Forse si citerà una ...


 




Tutti al centro campo in attesa del fischio,

l’arbitro si osserva intorno e dà inizio alla partita.

I “blu-neri” con in testa la “Dea” e nei piedi gli “Orobici”

passano la palla ai “giallorossi” che tra “streghe” e “stregoni”

la rinviano subito sull’ala opposta dove l’attende un “blu-rosso”

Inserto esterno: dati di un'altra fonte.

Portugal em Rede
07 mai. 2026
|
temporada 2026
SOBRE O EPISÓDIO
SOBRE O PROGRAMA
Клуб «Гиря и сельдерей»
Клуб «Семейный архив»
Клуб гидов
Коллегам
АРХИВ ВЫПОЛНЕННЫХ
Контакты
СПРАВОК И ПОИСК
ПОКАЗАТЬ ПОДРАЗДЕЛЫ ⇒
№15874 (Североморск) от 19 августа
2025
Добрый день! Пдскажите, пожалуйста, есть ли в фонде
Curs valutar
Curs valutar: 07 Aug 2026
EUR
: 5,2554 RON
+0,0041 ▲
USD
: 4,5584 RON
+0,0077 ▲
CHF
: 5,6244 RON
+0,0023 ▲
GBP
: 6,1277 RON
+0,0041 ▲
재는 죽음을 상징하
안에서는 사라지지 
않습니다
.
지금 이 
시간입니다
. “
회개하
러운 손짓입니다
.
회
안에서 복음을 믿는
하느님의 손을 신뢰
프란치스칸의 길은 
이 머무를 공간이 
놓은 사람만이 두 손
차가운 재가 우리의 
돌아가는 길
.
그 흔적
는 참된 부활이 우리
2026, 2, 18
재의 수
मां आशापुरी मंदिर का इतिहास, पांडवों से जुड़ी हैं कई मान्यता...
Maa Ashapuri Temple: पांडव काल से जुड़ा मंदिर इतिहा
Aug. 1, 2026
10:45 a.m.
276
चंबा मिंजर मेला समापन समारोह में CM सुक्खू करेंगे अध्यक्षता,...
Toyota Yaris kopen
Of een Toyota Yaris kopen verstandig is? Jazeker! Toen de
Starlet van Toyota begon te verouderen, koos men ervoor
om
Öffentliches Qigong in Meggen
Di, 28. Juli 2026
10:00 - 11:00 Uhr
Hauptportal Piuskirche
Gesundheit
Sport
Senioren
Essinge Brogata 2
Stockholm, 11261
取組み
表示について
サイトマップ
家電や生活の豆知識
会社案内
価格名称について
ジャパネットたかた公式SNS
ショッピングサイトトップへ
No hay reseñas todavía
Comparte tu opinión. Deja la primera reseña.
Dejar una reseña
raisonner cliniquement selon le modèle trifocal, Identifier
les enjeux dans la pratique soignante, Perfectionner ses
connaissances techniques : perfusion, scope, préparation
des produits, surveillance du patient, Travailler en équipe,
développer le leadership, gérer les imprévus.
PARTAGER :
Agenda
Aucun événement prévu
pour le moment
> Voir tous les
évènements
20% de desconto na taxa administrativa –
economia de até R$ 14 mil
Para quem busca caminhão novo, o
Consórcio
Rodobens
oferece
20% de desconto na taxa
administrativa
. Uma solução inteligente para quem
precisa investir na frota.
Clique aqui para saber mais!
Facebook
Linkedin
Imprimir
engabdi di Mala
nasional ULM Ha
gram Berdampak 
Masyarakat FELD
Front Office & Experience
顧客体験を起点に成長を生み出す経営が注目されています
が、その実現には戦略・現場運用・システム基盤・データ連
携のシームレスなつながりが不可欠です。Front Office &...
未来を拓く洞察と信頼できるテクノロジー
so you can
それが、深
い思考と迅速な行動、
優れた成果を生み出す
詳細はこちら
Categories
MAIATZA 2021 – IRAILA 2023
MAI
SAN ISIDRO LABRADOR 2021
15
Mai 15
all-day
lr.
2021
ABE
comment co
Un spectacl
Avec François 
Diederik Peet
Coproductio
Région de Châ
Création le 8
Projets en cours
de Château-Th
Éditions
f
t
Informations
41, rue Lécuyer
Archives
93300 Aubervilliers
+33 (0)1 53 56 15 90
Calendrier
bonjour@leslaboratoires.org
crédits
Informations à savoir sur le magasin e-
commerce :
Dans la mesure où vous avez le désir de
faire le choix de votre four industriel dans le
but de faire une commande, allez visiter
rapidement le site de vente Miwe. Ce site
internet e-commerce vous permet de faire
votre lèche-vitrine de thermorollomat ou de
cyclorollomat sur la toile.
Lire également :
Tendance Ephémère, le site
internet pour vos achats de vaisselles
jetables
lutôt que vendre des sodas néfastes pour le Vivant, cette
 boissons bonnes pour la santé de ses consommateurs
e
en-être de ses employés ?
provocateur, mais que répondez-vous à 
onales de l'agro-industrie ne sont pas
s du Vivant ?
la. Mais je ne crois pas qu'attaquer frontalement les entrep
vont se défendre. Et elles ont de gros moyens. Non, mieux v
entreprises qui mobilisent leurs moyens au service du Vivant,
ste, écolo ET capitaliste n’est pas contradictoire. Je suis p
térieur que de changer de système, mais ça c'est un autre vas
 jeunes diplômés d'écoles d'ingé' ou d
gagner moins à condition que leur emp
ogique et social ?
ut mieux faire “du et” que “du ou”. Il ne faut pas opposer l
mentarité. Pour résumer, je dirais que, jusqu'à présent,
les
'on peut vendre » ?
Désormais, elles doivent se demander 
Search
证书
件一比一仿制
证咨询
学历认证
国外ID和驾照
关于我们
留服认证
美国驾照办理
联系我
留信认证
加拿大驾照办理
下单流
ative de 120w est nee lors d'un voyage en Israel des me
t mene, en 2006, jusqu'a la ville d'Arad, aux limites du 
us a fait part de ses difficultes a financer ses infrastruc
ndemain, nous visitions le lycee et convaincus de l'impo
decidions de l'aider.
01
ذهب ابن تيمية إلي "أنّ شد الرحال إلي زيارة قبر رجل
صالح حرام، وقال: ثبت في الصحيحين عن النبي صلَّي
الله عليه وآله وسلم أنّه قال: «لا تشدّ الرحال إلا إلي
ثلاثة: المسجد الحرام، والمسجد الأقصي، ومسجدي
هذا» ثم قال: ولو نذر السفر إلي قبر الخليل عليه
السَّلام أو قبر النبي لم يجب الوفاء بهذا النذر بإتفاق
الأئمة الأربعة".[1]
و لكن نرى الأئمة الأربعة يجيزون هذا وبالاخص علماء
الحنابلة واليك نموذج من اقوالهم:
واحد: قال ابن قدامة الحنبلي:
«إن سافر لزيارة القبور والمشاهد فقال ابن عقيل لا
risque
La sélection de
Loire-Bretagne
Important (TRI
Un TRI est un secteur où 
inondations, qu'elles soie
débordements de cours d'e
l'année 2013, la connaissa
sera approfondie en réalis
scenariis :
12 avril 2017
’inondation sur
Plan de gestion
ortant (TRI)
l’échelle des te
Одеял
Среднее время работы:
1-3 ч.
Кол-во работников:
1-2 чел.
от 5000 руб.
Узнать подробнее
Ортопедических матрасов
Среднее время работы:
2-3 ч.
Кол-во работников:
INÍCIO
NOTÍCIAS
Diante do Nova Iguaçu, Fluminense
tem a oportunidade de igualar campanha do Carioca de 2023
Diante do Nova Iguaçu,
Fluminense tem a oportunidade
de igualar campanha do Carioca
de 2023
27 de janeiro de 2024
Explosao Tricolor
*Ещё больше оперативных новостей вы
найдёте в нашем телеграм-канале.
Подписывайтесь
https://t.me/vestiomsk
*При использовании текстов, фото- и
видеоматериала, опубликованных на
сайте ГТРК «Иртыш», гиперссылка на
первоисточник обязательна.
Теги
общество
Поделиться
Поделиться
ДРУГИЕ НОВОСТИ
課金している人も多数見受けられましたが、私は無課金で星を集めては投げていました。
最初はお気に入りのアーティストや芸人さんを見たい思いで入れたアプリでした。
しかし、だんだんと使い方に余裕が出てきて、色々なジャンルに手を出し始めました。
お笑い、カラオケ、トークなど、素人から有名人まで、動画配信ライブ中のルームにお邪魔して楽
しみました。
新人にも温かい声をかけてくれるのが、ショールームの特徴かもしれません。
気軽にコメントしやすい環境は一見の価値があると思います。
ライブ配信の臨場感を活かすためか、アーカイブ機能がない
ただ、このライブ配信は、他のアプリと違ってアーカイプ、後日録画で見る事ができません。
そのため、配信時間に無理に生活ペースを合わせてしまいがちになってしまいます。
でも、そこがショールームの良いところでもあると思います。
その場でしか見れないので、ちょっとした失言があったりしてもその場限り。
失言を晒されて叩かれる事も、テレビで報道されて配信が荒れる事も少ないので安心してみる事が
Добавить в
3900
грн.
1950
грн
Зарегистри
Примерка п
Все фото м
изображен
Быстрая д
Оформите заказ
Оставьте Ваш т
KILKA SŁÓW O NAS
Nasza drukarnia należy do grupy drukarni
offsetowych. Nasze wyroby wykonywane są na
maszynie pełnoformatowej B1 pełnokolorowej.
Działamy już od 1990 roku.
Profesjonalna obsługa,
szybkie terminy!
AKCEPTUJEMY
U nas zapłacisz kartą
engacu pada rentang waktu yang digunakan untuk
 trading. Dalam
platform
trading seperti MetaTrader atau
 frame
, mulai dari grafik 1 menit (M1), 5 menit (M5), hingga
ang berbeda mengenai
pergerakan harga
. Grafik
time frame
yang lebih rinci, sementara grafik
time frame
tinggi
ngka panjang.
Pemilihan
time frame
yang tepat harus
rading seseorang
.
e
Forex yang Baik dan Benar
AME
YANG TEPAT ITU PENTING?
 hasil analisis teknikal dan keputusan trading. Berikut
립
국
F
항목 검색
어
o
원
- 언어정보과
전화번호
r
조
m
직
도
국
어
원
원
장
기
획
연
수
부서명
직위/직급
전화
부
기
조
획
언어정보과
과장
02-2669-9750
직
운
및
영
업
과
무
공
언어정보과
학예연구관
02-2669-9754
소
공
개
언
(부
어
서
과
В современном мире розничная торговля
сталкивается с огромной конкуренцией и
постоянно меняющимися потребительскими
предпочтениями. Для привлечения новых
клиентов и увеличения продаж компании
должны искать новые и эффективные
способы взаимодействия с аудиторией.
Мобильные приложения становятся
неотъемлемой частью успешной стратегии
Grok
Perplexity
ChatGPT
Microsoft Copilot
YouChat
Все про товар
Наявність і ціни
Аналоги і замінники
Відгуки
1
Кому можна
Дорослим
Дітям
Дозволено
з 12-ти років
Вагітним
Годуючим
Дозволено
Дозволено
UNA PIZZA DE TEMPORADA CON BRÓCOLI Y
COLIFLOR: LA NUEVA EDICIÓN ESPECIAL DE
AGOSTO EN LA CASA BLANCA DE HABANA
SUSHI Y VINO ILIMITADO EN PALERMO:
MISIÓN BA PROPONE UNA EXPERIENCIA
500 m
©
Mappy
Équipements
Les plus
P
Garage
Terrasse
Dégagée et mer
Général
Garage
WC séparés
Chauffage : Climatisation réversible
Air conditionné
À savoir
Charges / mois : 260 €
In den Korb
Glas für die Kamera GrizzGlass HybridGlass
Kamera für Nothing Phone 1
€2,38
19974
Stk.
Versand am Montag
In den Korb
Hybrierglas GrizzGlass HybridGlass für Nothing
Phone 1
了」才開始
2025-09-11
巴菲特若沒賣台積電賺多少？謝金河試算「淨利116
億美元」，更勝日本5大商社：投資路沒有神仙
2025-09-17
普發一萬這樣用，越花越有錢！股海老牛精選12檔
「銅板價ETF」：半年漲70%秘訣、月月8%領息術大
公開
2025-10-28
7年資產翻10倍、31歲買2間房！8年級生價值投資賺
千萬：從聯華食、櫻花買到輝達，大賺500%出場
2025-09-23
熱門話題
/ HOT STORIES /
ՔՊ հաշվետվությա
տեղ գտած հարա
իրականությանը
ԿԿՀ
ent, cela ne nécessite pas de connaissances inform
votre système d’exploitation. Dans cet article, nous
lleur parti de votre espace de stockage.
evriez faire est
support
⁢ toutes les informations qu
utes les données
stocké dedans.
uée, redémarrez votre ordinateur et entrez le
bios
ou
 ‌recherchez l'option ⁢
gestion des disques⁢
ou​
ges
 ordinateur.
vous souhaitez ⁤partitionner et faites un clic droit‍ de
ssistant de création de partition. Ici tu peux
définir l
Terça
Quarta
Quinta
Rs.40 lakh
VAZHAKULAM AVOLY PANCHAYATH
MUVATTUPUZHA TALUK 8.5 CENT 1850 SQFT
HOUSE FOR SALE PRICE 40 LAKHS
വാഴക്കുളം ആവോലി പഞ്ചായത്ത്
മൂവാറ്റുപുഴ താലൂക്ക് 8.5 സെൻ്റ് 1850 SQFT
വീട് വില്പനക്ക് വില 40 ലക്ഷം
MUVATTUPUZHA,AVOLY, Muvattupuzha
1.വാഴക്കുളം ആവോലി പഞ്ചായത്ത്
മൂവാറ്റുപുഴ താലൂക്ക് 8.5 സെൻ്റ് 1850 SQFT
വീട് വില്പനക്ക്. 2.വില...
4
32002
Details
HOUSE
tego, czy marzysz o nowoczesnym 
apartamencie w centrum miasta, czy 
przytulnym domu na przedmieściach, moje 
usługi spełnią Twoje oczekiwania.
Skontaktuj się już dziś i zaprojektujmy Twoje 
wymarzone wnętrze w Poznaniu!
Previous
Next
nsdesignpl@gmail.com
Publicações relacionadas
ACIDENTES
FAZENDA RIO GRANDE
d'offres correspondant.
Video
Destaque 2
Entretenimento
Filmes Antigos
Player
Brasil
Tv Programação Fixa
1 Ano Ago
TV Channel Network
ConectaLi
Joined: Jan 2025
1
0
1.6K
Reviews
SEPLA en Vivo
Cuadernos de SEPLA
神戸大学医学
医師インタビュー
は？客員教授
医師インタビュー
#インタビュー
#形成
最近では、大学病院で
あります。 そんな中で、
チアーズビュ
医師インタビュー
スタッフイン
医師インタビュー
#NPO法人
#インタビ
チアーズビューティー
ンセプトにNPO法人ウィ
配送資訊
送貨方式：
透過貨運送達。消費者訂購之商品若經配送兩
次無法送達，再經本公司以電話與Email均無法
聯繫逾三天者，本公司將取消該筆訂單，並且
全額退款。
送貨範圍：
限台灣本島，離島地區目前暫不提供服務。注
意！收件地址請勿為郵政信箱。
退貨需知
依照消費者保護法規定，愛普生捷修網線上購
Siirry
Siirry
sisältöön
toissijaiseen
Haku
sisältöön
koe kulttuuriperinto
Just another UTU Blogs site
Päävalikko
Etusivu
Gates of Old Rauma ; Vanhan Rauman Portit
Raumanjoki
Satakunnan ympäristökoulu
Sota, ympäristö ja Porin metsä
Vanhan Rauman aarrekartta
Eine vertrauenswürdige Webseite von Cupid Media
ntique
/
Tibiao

indeciso tra i “petroniani” o i “felsinei” che lascia scorrere il pallone.

Rimessa grida “casteddu” nella sua maglia “blu-rossa”, 

scambiando il “rosso-blu” per un “pitagorico” “squalo” lo sgambetta,

il “gigliato viola” batte la punizione liberando il “grifone rosso-blu”

lanciandolo verso la zona dei “nerazzuri” “beneamati” che prendono

il gioco e scartano i “bianconeri” che saranno una “vecchia signora”

ma seducono troppi spingendo quei “bianco-celesti” degli “aquilotti” verso l’indietro.

Dove fan guardia i “diavoli rossoneri” che col forcone stuzzicano

le caviglie dei “partenopei”che stanno tutti con la maglia numero dieci.

L’arbitro fischia non si sa cosa contro i “ducali” che hanno

la maglia “giallo-blu” strappata a morsi dalla “maggica”

che fa il giro del campo con la bandierina “giallorossa”.

In fuori gioco si trova il “doriano blucerchiato” che si è perso pure lui

assieme al “nero-verde” del “sasol” che gioca alla morra perdendo

con la maglia del “blu-bianco con l’aquila nera”.

Sulla sinistra scappa il “Toro granata” libero di sognare

di far goal al “bianco-nero” anche se sono “friuliani”.

Riceve in aerea e sbaglia a porta vuota quel “blu-giallo” di un “scaligero”.

Finisce la partita senza vincitori e vinti.

L’arbitro manda gli spettatori assenti negli spogliatoi.